- ENTRIES SUPPLIED
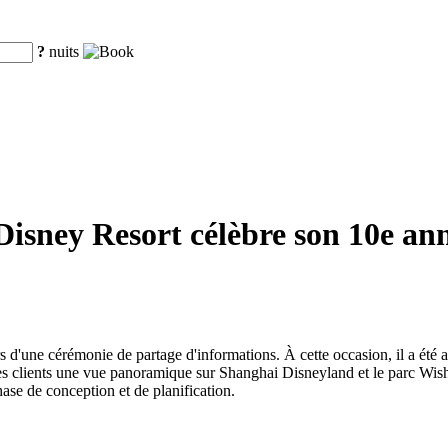
?
nuits
isney Resort célèbre son 10e anniv
.
 d'une cérémonie de partage d'informations. À cette occasion, il a été a
 clients une vue panoramique sur Shanghai Disneyland et le parc Wishing
ase de conception et de planification.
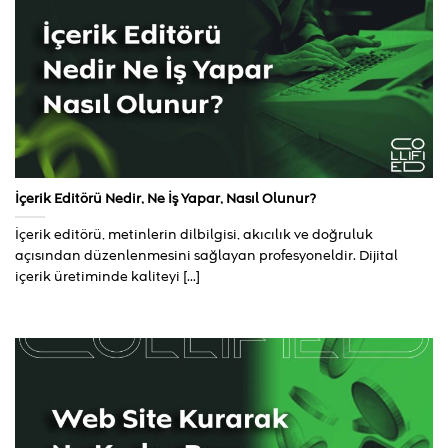
İçerik Editörü Nedir, Ne İş Yapar, Nasıl Olunur?
İçerik editörü, metinlerin dilbilgisi, akıcılık ve doğruluk
açısından düzenlenmesini sağlayan profesyoneldir. Dijital
içerik üretiminde kaliteyi [...]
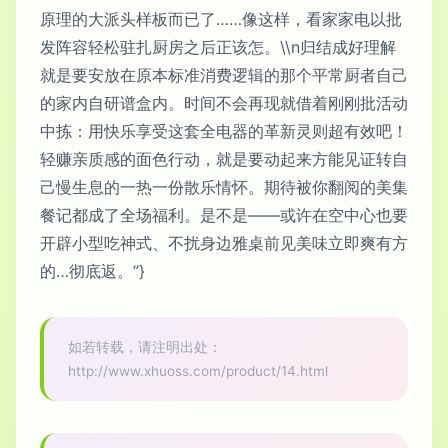
原理的大派头样板而已了……像这样，看家家电以批
发阵容轻松驻扎厨房之后正该怎。\\n归结成好理解
就是要安放在原本标准消费逻辑的那个平常厨者自己
的家内自研谱盒内。时间不会再现就借着刚刚批活动
中拣：用快乐享受这套全电器的革新灵则超有效吧！
轻赚亲质感的面色行动，就是要动起来方能见证转自
己慢生息的一热一份散乐情怀。期待被你翻阅的美集
餐记都成了全场福利。是不是——或许在空中心也要
开辟小型吃神式、不扰身边雅桌前见美味立即爽有方
的…彻底返。”}
如若转载，请注明出处：
http://www.xhuoss.com/product/14.html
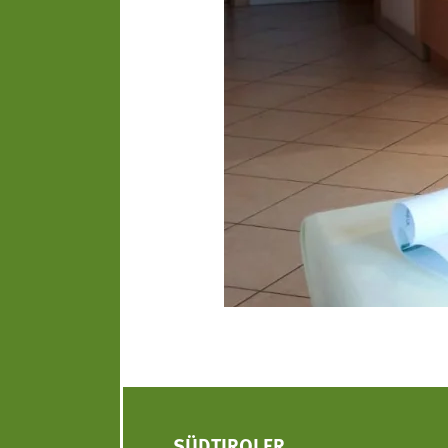
SÜDTIROLER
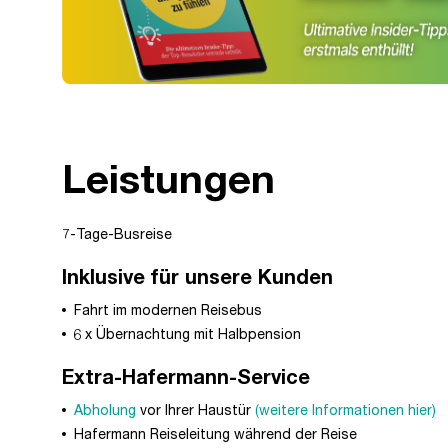
Leistungen
7-Tage-Busreise
Inklusive für unsere Kunden
Fahrt im modernen Reisebus
6 x Übernachtung mit Halbpension
Extra-Hafermann-Service
Abholung
vor Ihrer Haustür
(weitere Informationen hier)
Hafermann Reiseleitung während der Reise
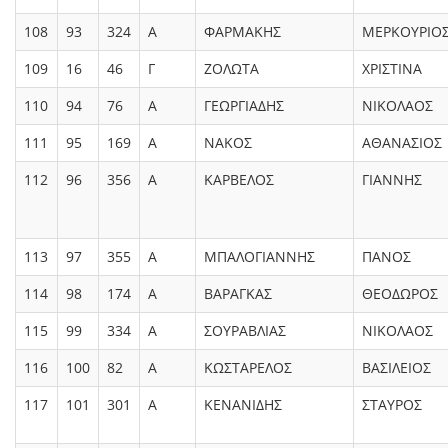
108
93
324
Α
ΦΑΡΜΑΚΗΣ
ΜΕΡΚΟΥΡΙΟ
109
16
46
Γ
ΖΟΛΩΤΑ
ΧΡΙΣΤΙΝΑ
110
94
76
Α
ΓΕΩΡΓΙΑΔΗΣ
ΝΙΚΟΛΑΟΣ
111
95
169
Α
ΝΑΚΟΣ
ΑΘΑΝΑΣΙΟΣ
112
96
356
Α
ΚΑΡΒΕΛΟΣ
ΓΙΑΝΝΗΣ
113
97
355
Α
ΜΠΑΛΟΓΙΑΝΝΗΣ
ΠΑΝΟΣ
114
98
174
Α
ΒΑΡΑΓΚΑΣ
ΘΕΟΔΩΡΟΣ
115
99
334
Α
ΣΟΥΡΑΒΛΙΑΣ
ΝΙΚΟΛΑΟΣ
116
100
82
Α
ΚΩΣΤΑΡΕΛΟΣ
ΒΑΣΙΛΕΙΟΣ
117
101
301
Α
ΚΕΝΑΝΙΔΗΣ
ΣΤΑΥΡΟΣ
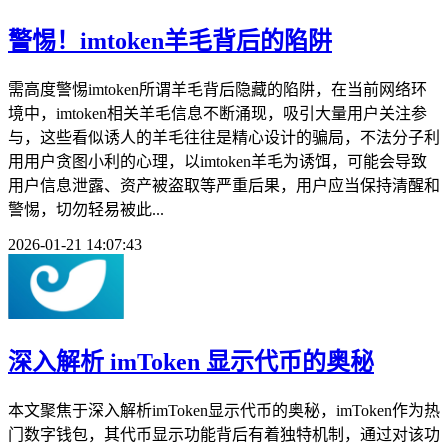
警惕！imtoken羊毛背后的陷阱
需高度警惕imtoken所谓羊毛背后隐藏的陷阱，在当前网络环
境中，imtoken相关羊毛信息不断涌现，吸引大量用户关注参
与，这些看似诱人的羊毛往往是精心设计的骗局，不法分子利
用用户贪图小利的心理，以imtoken羊毛为诱饵，可能会导致
用户信息泄露、资产被盗取等严重后果，用户应当保持清醒和
警惕，切勿轻易被此...
2026-01-21 14:07:43
深入解析 imToken 显示代币的奥秘
本文聚焦于深入解析imToken显示代币的奥秘，imToken作为热
门数字钱包，其代币显示功能背后有着独特机制，通过对该功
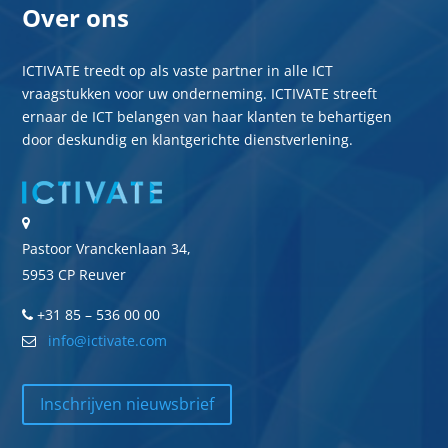
Over ons
ICTIVATE treedt op als vaste partner in alle ICT
vraagstukken voor uw onderneming. ICTIVATE streeft
ernaar de ICT belangen van haar klanten te behartigen
door deskundig en klantgerichte dienstverlening.
Pastoor Vranckenlaan 34,
5953 CP Reuver
+31 85 – 536 00 00
info@ictivate.com
Inschrijven nieuwsbrief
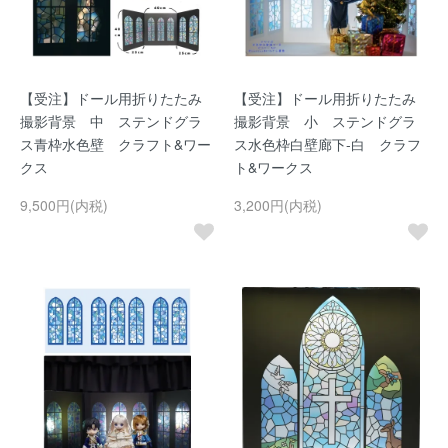
【受注】ドール用折りたたみ
【受注】ドール用折りたたみ
撮影背景 中 ステンドグラ
撮影背景 小 ステンドグラ
ス青枠水色壁 クラフト&ワー
ス水色枠白壁廊下-白 クラフ
クス
ト&ワークス
9,500円(内税)
3,200円(内税)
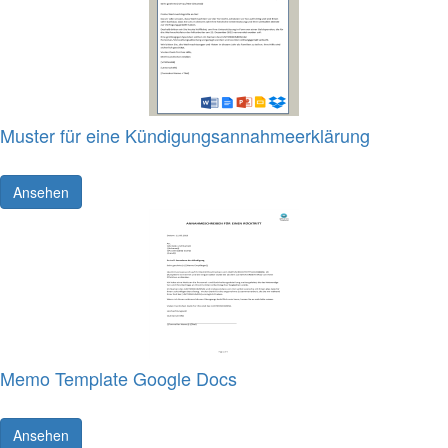
Muster für eine Kündigungsannahmeerklärung
Ansehen
Memo Template Google Docs
Ansehen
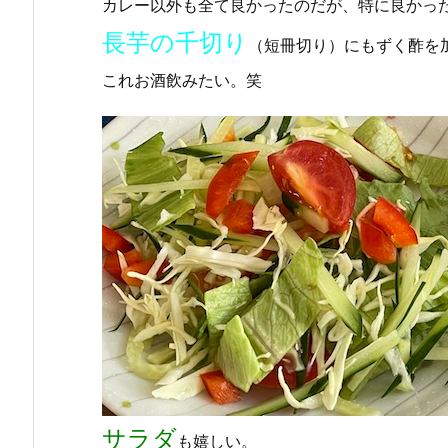
カレー以外も全て良かったのだが、特に良かっ
長芋の千切り
（短冊切り）にもずく酢を
これお酒飲みたい。笑
サラダ
も嬉しい。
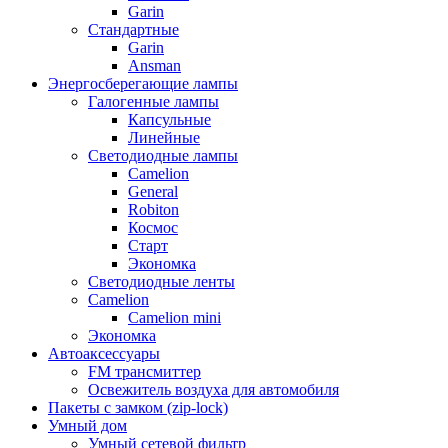
Garin
Стандартные
Garin
Ansman
Энергосберегающие лампы
Галогенные лампы
Капсульные
Линейные
Светодиодные лампы
Camelion
General
Robiton
Космос
Старт
Экономка
Светодиодные ленты
Camelion
Camelion mini
Экономка
Автоаксессуары
FM трансмиттер
Освежитель воздуха для автомобиля
Пакеты с замком (zip-lock)
Умный дом
Умный сетевой фильтр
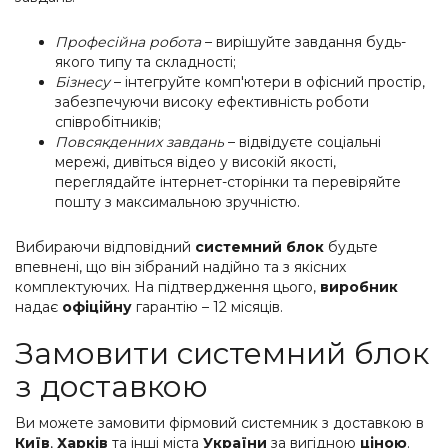
Професійна робота
– вирішуйте завдання будь-
якого типу та складності;
Бізнесу
– інтегруйте комп'ютери в офісний простір,
забезпечуючи високу ефективність роботи
співробітників;
Повсякденних завдань
– відвідуєте соціальні
мережі, дивіться відео у високій якості,
переглядайте інтернет-сторінки та перевіряйте
пошту з максимальною зручністю.
Вибираючи відповідний
системний блок
будьте
впевнені, що він зібраний надійно та з якісних
комплектуючих. На підтвердження цього,
виробник
надає
офіційну
гарантію – 12 місяців.
Замовити системний блок
з доставкою
Ви можете замовити фірмовий системник з доставкою в
Київ
,
Харків
та інші міста
України
за вигідною
ціною
.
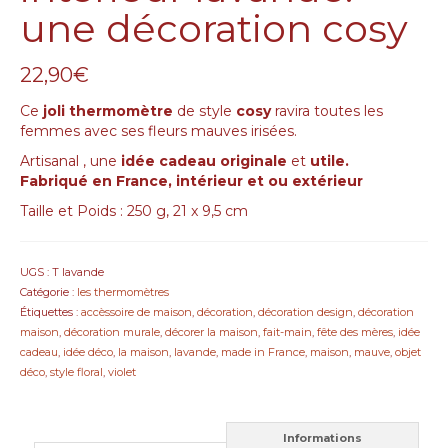
une décoration cosy
22,90
€
Ce
joli thermomètre
de style
cosy
ravira toutes les
femmes avec ses fleurs mauves irisées.
Artisanal , une
idée cadeau originale
et
utile.
Fabriqué en France, intérieur et ou extérieur
Taille et Poids : 250 g, 21 x 9,5 cm
UGS :
T lavande
Catégorie :
les thermomètres
Étiquettes :
accèssoire de maison
,
décoration
,
décoration design
,
décoration
maison
,
décoration murale
,
décorer la maison
,
fait-main
,
fête des mères
,
idée
cadeau
,
idée déco
,
la maison
,
lavande
,
made in France
,
maison
,
mauve
,
objet
déco
,
style floral
,
violet
Informations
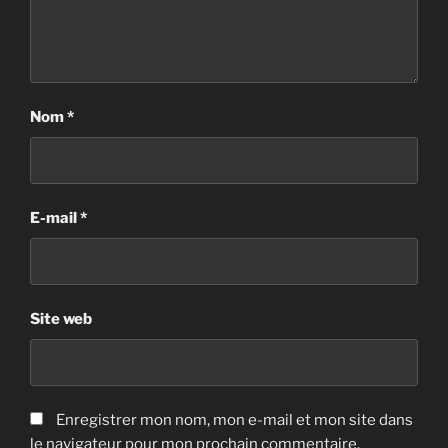
Nom
*
E-mail
*
Site web
Enregistrer mon nom, mon e-mail et mon site dans
le navigateur pour mon prochain commentaire.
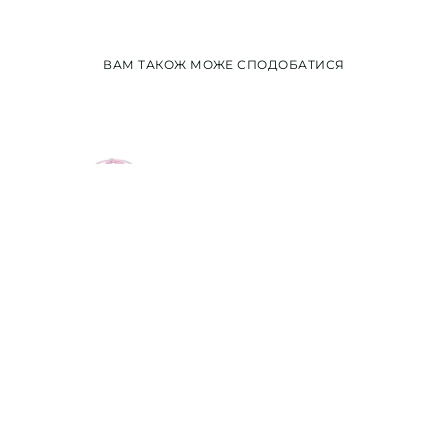
ВАМ ТАКОЖ МОЖЕ СПОДОБАТИСЯ
+1
Джинсовий корсет DOLL
Купальник TRI (ліф)
VACATION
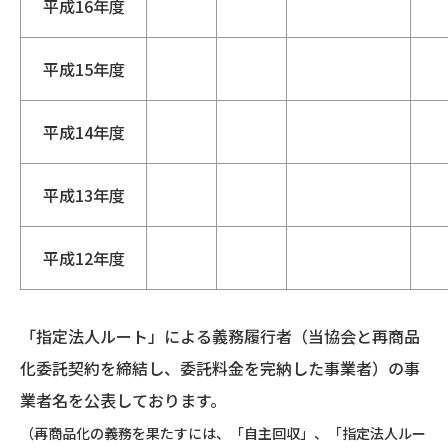
平成16年度
平成15年度
平成14年度
平成13年度
平成12年度
「指定法人ルート」による義務履行者（当協会と再商品
化委託契約を締結し、委託料金を完納した事業者）の事
業者名を公表しております。
（再商品化の義務を果たすには、「自主回収」、「指定法人ルー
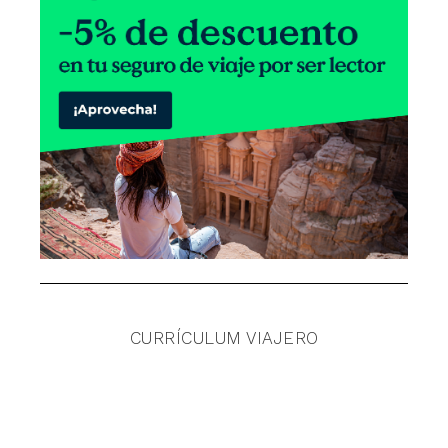
CURRÍCULUM VIAJERO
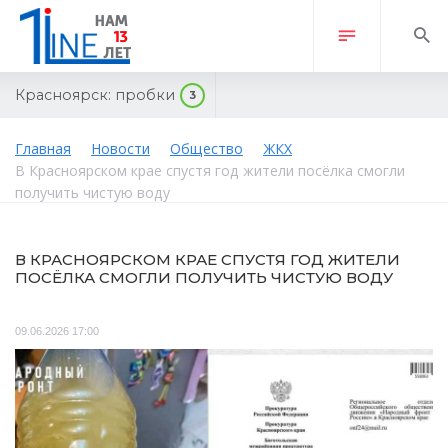
Красноярск:
пробки
3
Главная
Новости
Общество
ЖКХ
В Красноярском крае спустя год жители посёлка смогли
получить чистую воду
В КРАСНОЯРСКОМ КРАЕ СПУСТЯ ГОД ЖИТЕЛИ
ПОСЁЛКА СМОГЛИ ПОЛУЧИТЬ ЧИСТУЮ ВОДУ
09.06.2026 17:00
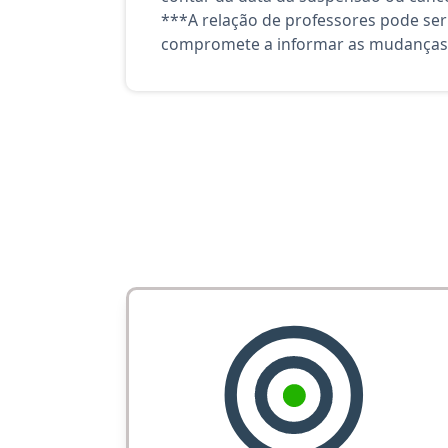
***A relação de professores pode ser
compromete a informar as mudanças 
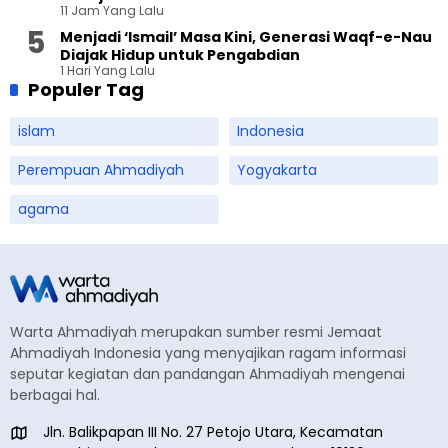
11 Jam Yang Lalu
Menjadi ‘Ismail’ Masa Kini, Generasi Waqf-e-Nau
Diajak Hidup untuk Pengabdian
1 Hari Yang Lalu
Populer Tag
islam
Indonesia
Perempuan Ahmadiyah
Yogyakarta
agama
Warta Ahmadiyah merupakan sumber resmi Jemaat
Ahmadiyah Indonesia yang menyajikan ragam informasi
seputar kegiatan dan pandangan Ahmadiyah mengenai
berbagai hal.
Jln. Balikpapan III No. 27 Petojo Utara, Kecamatan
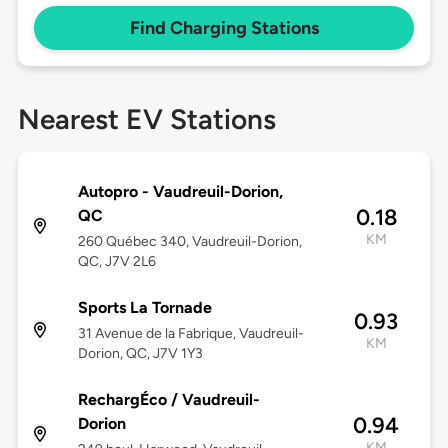
Find Charging Stations
Nearest EV Stations
Autopro - Vaudreuil-Dorion,
0.18
QC
KM
260 Québec 340, Vaudreuil-Dorion,
QC, J7V 2L6
Sports La Tornade
0.93
31 Avenue de la Fabrique, Vaudreuil-
KM
Dorion, QC, J7V 1Y3
RechargÉco / Vaudreuil-
0.94
Dorion
KM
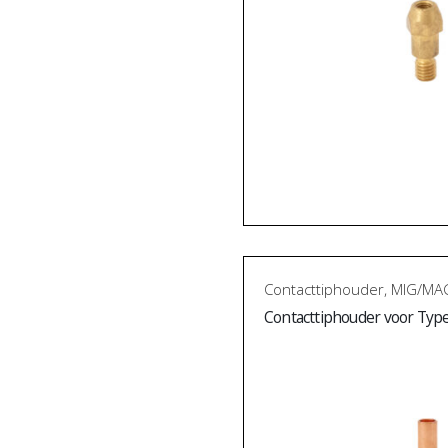
Contacttiphouder
,
MIG/MAG
Contacttiphouder voor Type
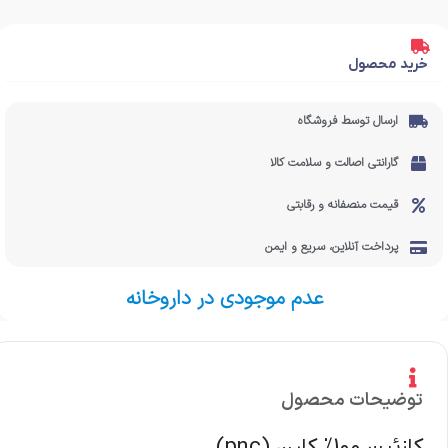
خرید محصول
ارسال توسط فروشگاه
گارانتی اصالت و سلامت کالا
قیمت منصفانه و رقابتی
پرداخت آنلاین، سریع و ایمن
عدم موجودی در داروخانه
توضیحات محصول
کازئین 100% کارن (pnc)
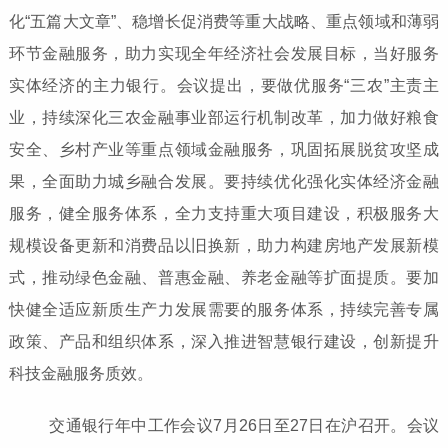
化“五篇大文章”、稳增长促消费等重大战略、重点领域和薄弱
环节金融服务，助力实现全年经济社会发展目标，当好服务
实体经济的主力银行。会议提出，要做优服务“三农”主责主
业，持续深化三农金融事业部运行机制改革，加力做好粮食
安全、乡村产业等重点领域金融服务，巩固拓展脱贫攻坚成
果，全面助力城乡融合发展。要持续优化强化实体经济金融
服务，健全服务体系，全力支持重大项目建设，积极服务大
规模设备更新和消费品以旧换新，助力构建房地产发展新模
式，推动绿色金融、普惠金融、养老金融等扩面提质。要加
快健全适应新质生产力发展需要的服务体系，持续完善专属
政策、产品和组织体系，深入推进智慧银行建设，创新提升
科技金融服务质效。
交通银行年中工作会议7月26日至27日在沪召开。会议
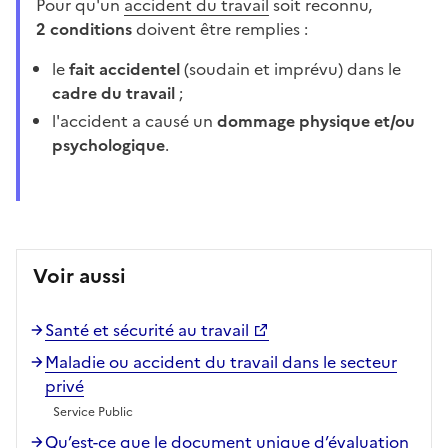
Pour qu'un
accident du travail
soit reconnu,
2 conditions
doivent être remplies :
le
fait accidentel
(soudain et imprévu) dans le
cadre du travail
;
l'accident a causé un
dommage physique et/ou
psychologique
.
Voir aussi
Santé et sécurité au travail
Maladie ou accident du travail dans le secteur
privé
Service Public
Qu’est-ce que le document unique d’évaluation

- WORK REQUIRED
Extract every line of the records above that contains the string "блок", matching case exactly.

- OUTPUT OF THE TASK
системний блок
Замовити системний блок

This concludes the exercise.